Ms. Zhang Yihe’s three books were banned one after another. She didn’t speak up when her first book was banned, nor did she at the second ban. When her third book was banned, she struck the table and rose to her feet, and finally had to say something!
I hope everybody will speak up. This is our right and our dignity. Otherwise, the next one being locked in concentration camps might be you.
(I can hear Bob Marley in the background: "get up, stand up: stand up for your rights. Get up, stand up: don't give up the fight...")
The China Media Project is wondering if this unfolding affair illustrates the Chinese public's general opposition to censorship.

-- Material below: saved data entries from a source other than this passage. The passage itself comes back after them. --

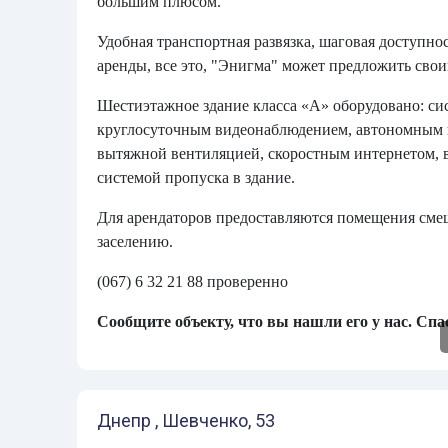
большим плюсом.
Удобная транспортная развязка, шаговая доступно
аренды, все это, "Энигма" может предложить свои
Шестиэтажное здание класса «А» оборудовано: си
круглосуточным видеонаблюдением, автономным 
вытяжной вентиляцией, скоростным интернетом, 
системой пропуска в здание.
Для арендаторов предоставляются помещения сме
заселению.
(067) 6 32 21 88 проверенно
Сообщите объекту, что вы нашли его у нас. Спас
Днепр , Шевченко, 53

From my perspective, what all this suggests is that Chinese society is slowly shedding its Legalist qualities. Don't get me wrong: the Party is still very much Legalist in its governing style. They still rely upon selected and focused repression to instill a sense of fear in the general population. People know that if they cross the government, they will pay dearly for it. And it is precisely that sort of psychology of fear that Han Fei Tzu and Qin Shi Huang Di believed was essential to the maintenance of power.
Legalism is thus designed to have a continuing social effect. It is meant to live in the minds of the people, to cause them to avoid confrontation with the state, to press them into compliance with laws and practices that they may not agree with. And that was the effect of the first few decades of Communist Party rule in China. The Great Leap and the Cultural Revolution crushed opposition and engendered political passivity in the population at large. I could sense this when I first lived in China in 1983. People were very conscious of unspoken and unwritten political boundaries. They were wary of the smallest transgressions of government policy. Legalist psychology was at work.
The economic, social and cultural changes of the reform era have underminded the basis of Legalist fear. The government now no longer controls as much of an individual's life as it did in the past. People can find jobs, create meaningful lives, have fun beyond the reach of state power. Of course, the state is still very powerful, but not as powerful, relatively speaking, as in the past. People are thus less afraid.
They are standing up for their rights. The state cannot control the flow of information, or even the production of certain texts (how many of these books will now be published in Chinese in Hong Kong, Taiwan, the US and elsewhere and circulated back into China? How many of them will find their way onto the internet and the screens of PRC readers?). The Legalist state is losing its capacity to instill fear.